> **REQUIRED ACTION**: Without the pictures, write out all the lines below exactly as they appear.

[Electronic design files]
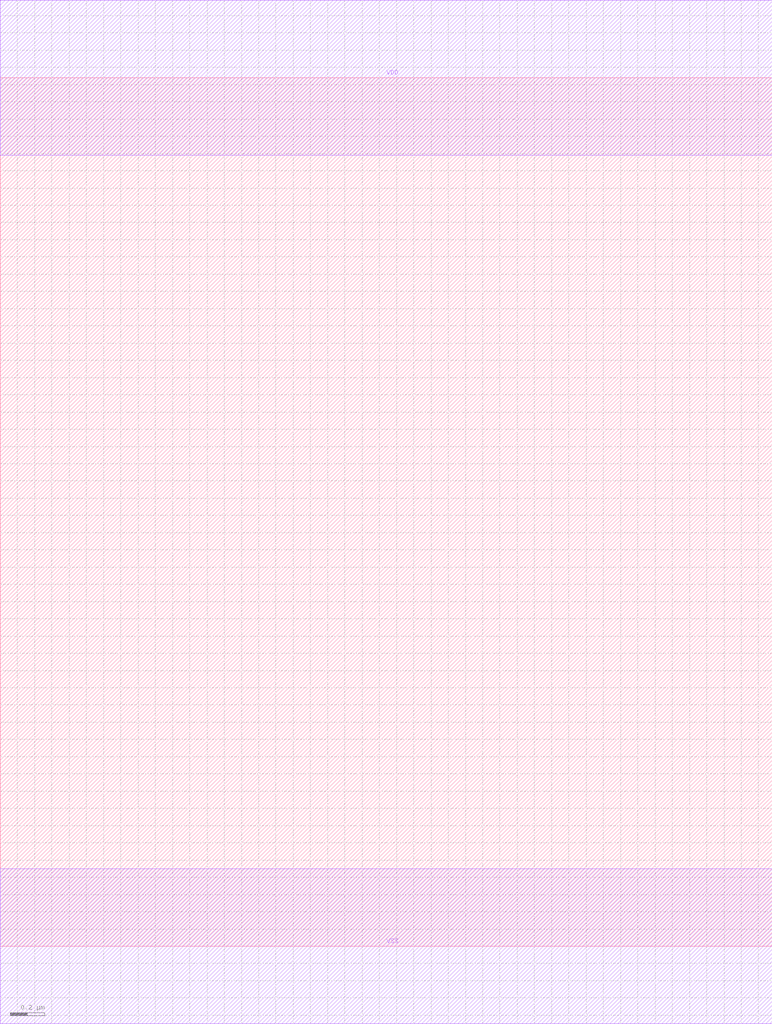
<source format=lef>
# Copyright 2022 GlobalFoundries PDK Authors
#
# Licensed under the Apache License, Version 2.0 (the "License");
# you may not use this file except in compliance with the License.
# You may obtain a copy of the License at
#
#      http://www.apache.org/licenses/LICENSE-2.0
#
# Unless required by applicable law or agreed to in writing, software
# distributed under the License is distributed on an "AS IS" BASIS,
# WITHOUT WARRANTIES OR CONDITIONS OF ANY KIND, either express or implied.
# See the License for the specific language governing permissions and
# limitations under the License.

MACRO gf180mcu_fd_sc_mcu9t5v0__fill_8
  CLASS core SPACER ;
  FOREIGN gf180mcu_fd_sc_mcu9t5v0__fill_8 0.0 0.0 ;
  ORIGIN 0 0 ;
  SYMMETRY X Y ;
  SITE GF018hv5v_green_sc9 ;
  SIZE 4.48 BY 5.04 ;
  PIN VDD
    DIRECTION INOUT ;
    USE power ;
    SHAPE ABUTMENT ;
    PORT
      LAYER METAL1 ;
        POLYGON 0 4.59 4.48 4.59 4.48 5.49 0 5.49  ;
    END
  END VDD
  PIN VSS
    DIRECTION INOUT ;
    USE ground ;
    SHAPE ABUTMENT ;
    PORT
      LAYER METAL1 ;
        POLYGON 0 -0.45 4.48 -0.45 4.48 0.45 0 0.45  ;
    END
  END VSS
END gf180mcu_fd_sc_mcu9t5v0__fill_8

</source>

> **ANSWER**:
<source format=lef>
# Copyright 2022 GlobalFoundries PDK Authors
#
# Licensed under the Apache License, Version 2.0 (the "License");
# you may not use this file except in compliance with the License.
# You may obtain a copy of the License at
#
#      http://www.apache.org/licenses/LICENSE-2.0
#
# Unless required by applicable law or agreed to in writing, software
# distributed under the License is distributed on an "AS IS" BASIS,
# WITHOUT WARRANTIES OR CONDITIONS OF ANY KIND, either express or implied.
# See the License for the specific language governing permissions and
# limitations under the License.

MACRO gf180mcu_fd_sc_mcu9t5v0__fill_8
  CLASS core SPACER ;
  FOREIGN gf180mcu_fd_sc_mcu9t5v0__fill_8 0.0 0.0 ;
  ORIGIN 0 0 ;
  SYMMETRY X Y ;
  SITE GF018hv5v_green_sc9 ;
  SIZE 4.48 BY 5.04 ;
  PIN VDD
    DIRECTION INOUT ;
    USE power ;
    SHAPE ABUTMENT ;
    PORT
      LAYER METAL1 ;
        POLYGON 0 4.59 4.48 4.59 4.48 5.49 0 5.49  ;
    END
  END VDD
  PIN VSS
    DIRECTION INOUT ;
    USE ground ;
    SHAPE ABUTMENT ;
    PORT
      LAYER METAL1 ;
        POLYGON 0 -0.45 4.48 -0.45 4.48 0.45 0 0.45  ;
    END
  END VSS
END gf180mcu_fd_sc_mcu9t5v0__fill_8

</source>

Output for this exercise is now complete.